Enhance cybersecurity through partnerships and information sharing
Empower VA mission through cybersecurity risk management Office of Information and Technology
Each of the five areas have their own sets of goals to create the roadmap that fits into the department’s broader strategic plan. VA said the new strategy “takes into consideration existing and new federal cybersecurity requirements, technological advancements, innovations and world events that have evolved the way VA delivers services. It also factors in new and innovative ways to protect against today’s most sophisticated cybersecurity threats.”
Cunningham said VA is trying to take a different, maybe even stronger, risk management approach to cybersecurity.
“You can accept risk on face value. You can mitigate risk. You can deny the risk or not accept the risk, or you can transfer the risk, but the one risk you can’t do or one thing you can’t do with risk is ignore it. That’s where we saw especially during COVID, where we had to alter our protocols to meet the requirements,” he said. “We made sure all that was documented. We came up with review periods especially around some of the work we were doing with HHS, around video conferencing, risks that we didn’t normally take before we had to in order to make the mission work. We were looking at that risk acceptance and saying, ‘is it a change of a protocol now because we now understand the risk a little bit better, or is this something that we’re going to continue, but we need to figure out how we’re going to gracefully off ramp the acceptance of that risk during this critical point. So documentation is critical.”

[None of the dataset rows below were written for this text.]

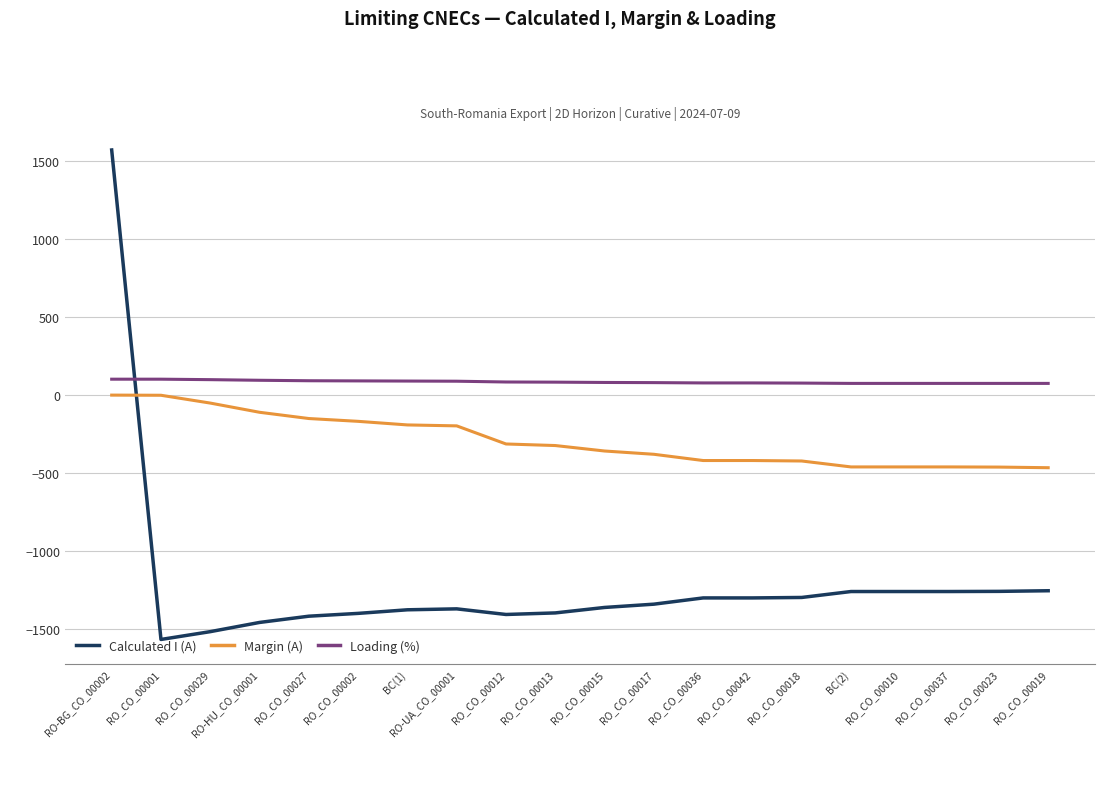

Where is the first local minimum for Calculated I (A)?

RO_CO_00001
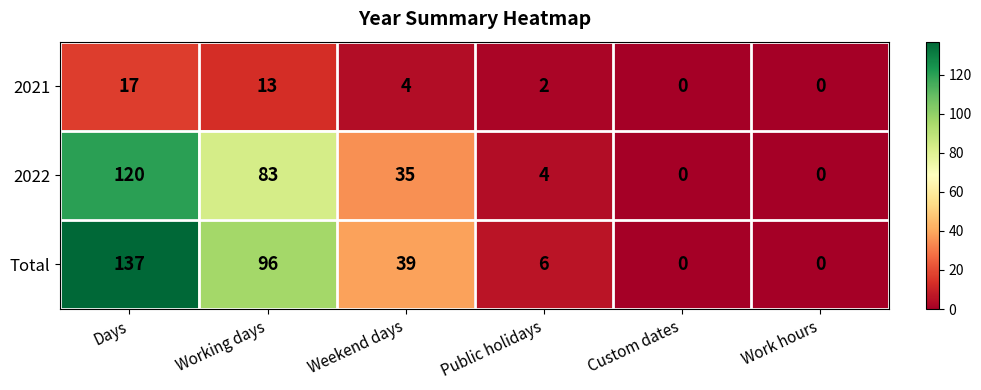

How many categories are shown in the chart?

6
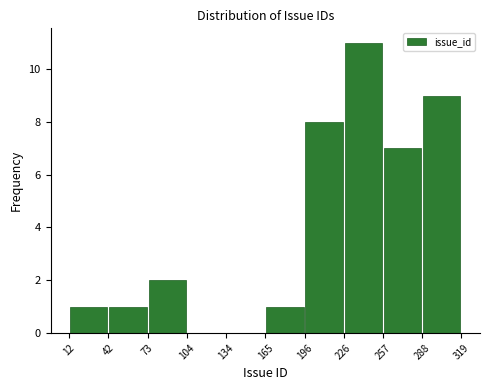

Reading left to right, list every bar in this chart as the range it spans on the x-axis followed by its height. The values are not printed on the chart, so give them approximately, as read against the axis.

12 to 42: 1
42 to 73: 1
73 to 104: 2
104 to 134: 0
134 to 165: 0
165 to 196: 1
196 to 226: 8
226 to 257: 11
257 to 288: 7
288 to 319: 9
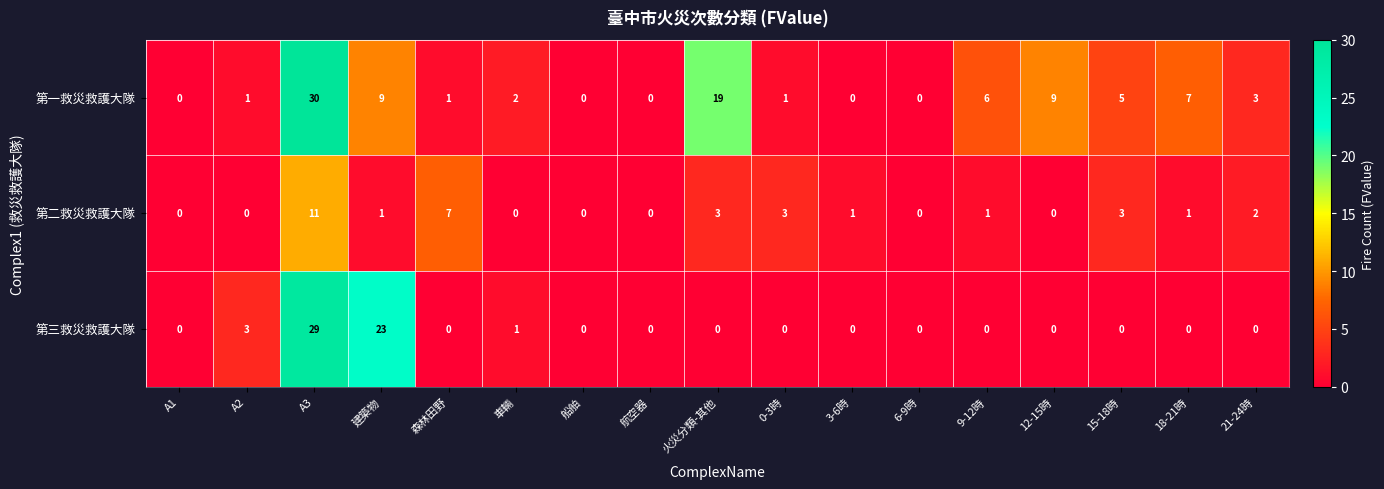

How many values in the 第一救災救護大隊 series are below 2?

8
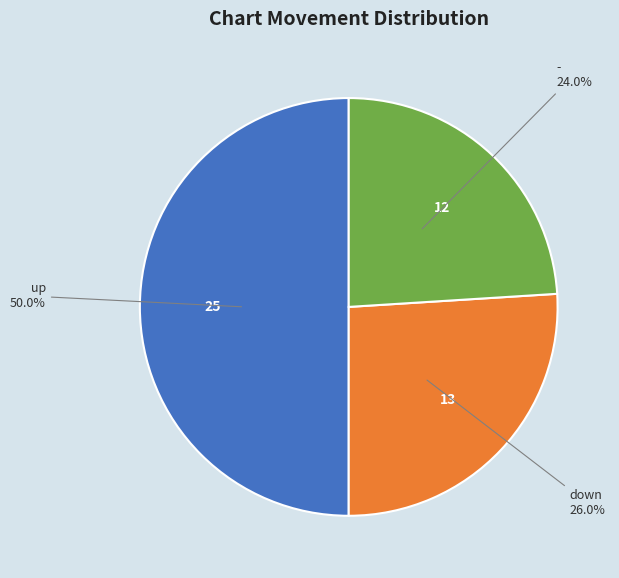

To the nearest percent, what is the combined percentage of - and down?

50%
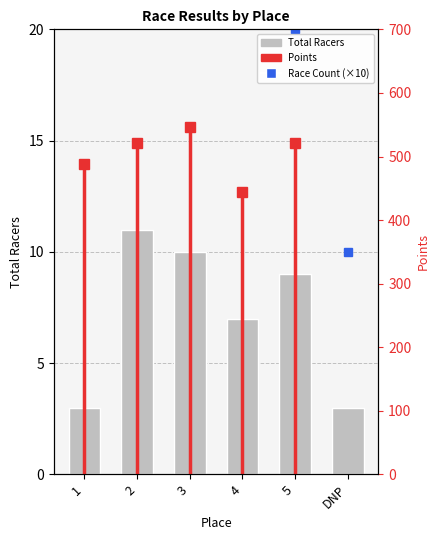

Rank the categories by value from highest to lowest.

2, 3, 5, 4, 1, DNP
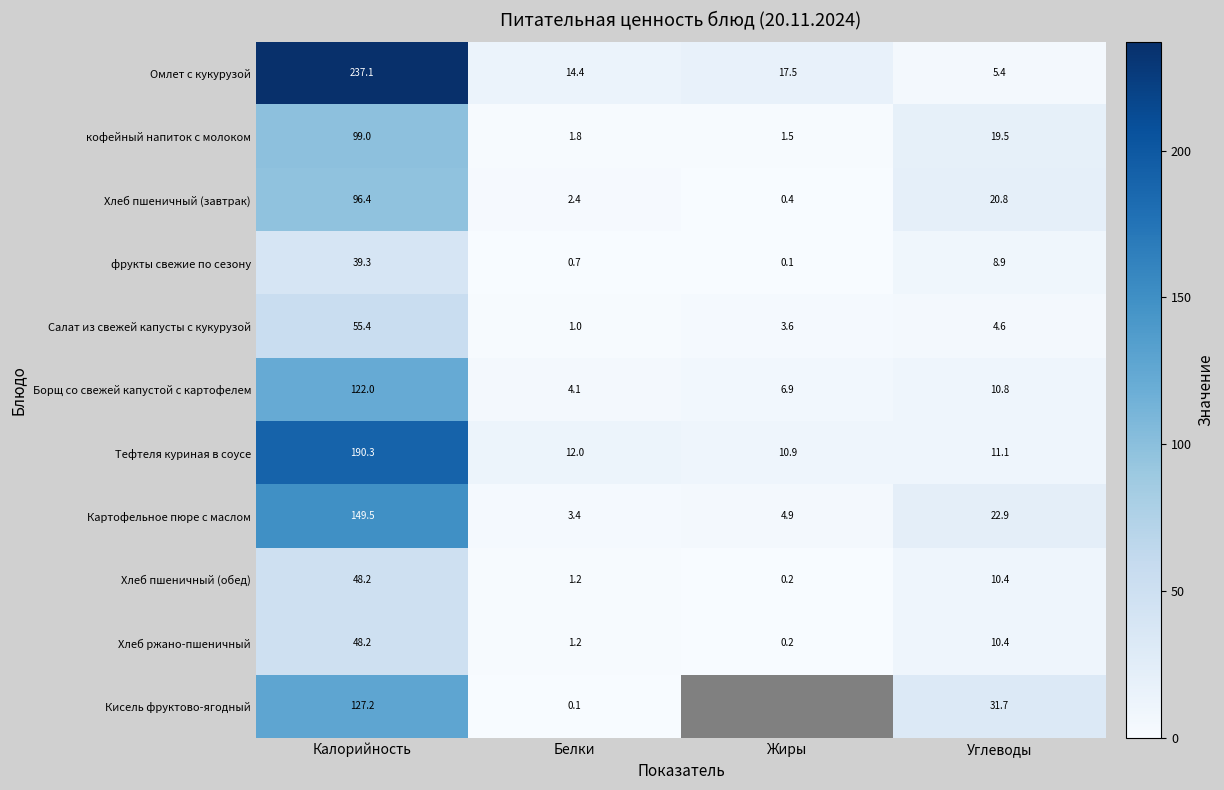

What is the difference between the maximum and minimum values in the Хлеб пшеничный (завтрак) series?

96.0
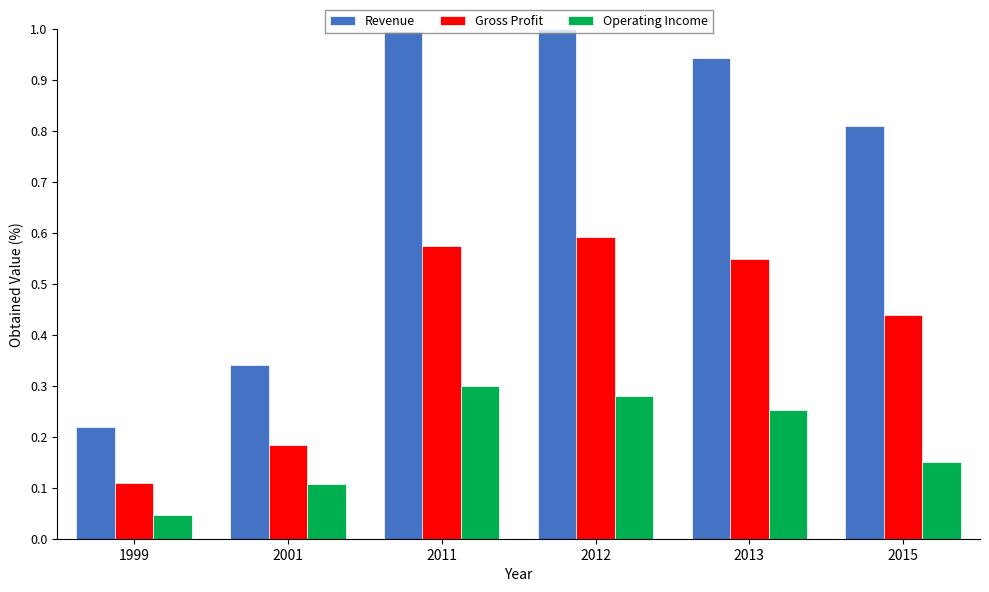

What is the spread (max minus min) of values at 2013?

0.7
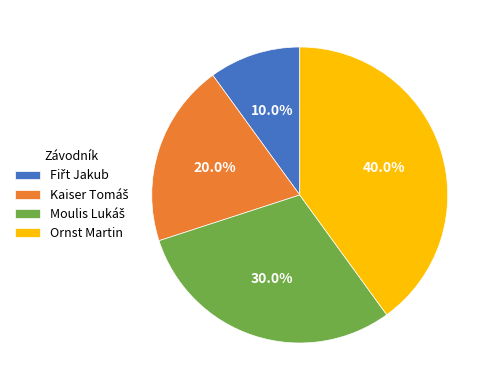

Is there any slice that represents more than half of the pie?

No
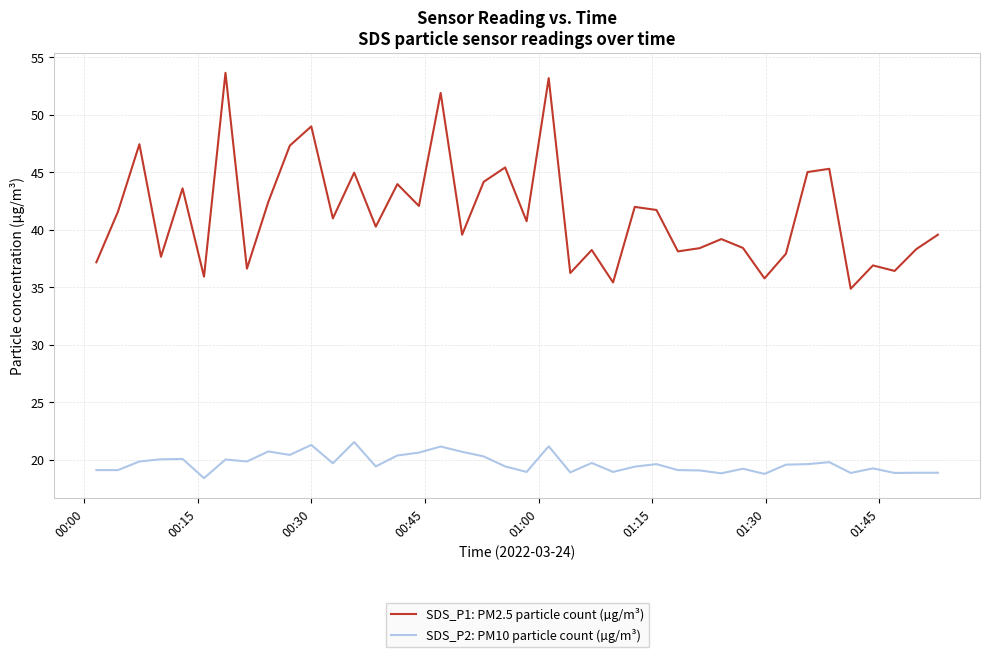

List the series in order of their overall mean, highest first.

SDS_P1: PM2.5 particle count (µg/m³), SDS_P2: PM10 particle count (µg/m³)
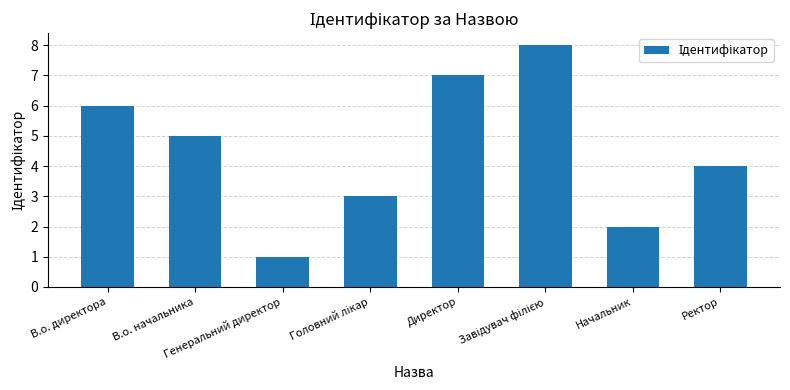

How many data points are less than 5?

4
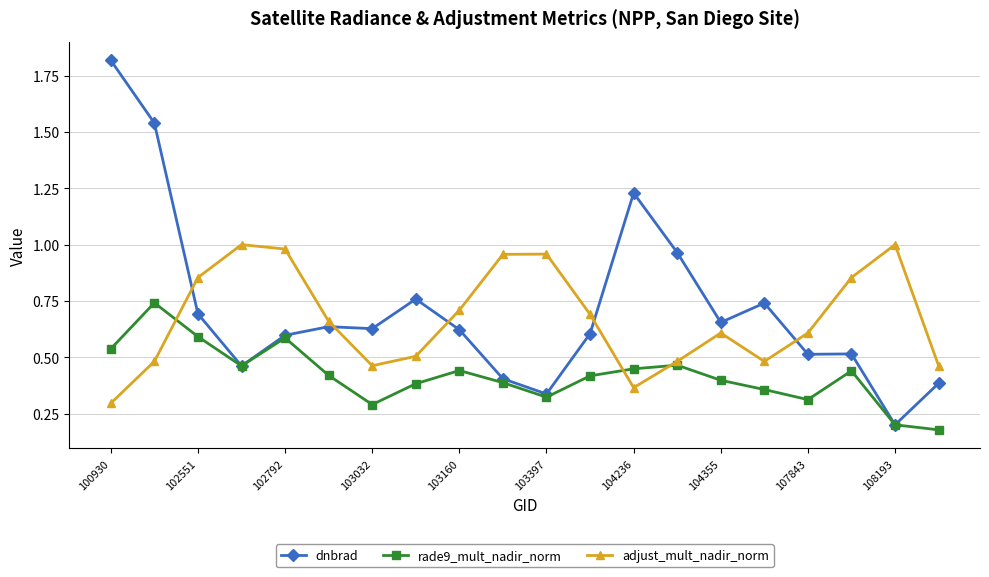

How many lines are shown in the chart?

3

Authority over all IT spending
The good news for DelBene is the VA CIO is empowered today more than ever. In late 2019, the Secretary gave the CIO oversight and authority over all IT spending.
This means DelBene will be able to use the strategy to drive spending priorities in a way previous technology executives couldn’t. VA’s cybersecurity budget for fiscal 2022 is expected to be around $450 million, according to the White House’s budget documents. According to the Congressional Research Service, VA spends 0.52% of its discretionary budget on cybersecurity, putting it on the low end of federal agencies’ proportional spending on IT security. By comparison, DoD allocates 1.38% of its budget toward cybersecurity. DHS spends 3.81%, and Treasury spends 3.61%.
Along with cybersecurity, DelBene also faces the ever-present IT modernization challenge. VA has made significant progress over the last few years, moving into a portfolio management approach and taking advantage of DevSecOps and cloud services.
VA also has moved 133 applications to the cloud and has another 82 in progress. It still has about 400 in-house developed apps, but the CIO’s office has worked to reduce the use of custom development from 57% in 2019 to 45% in 2021.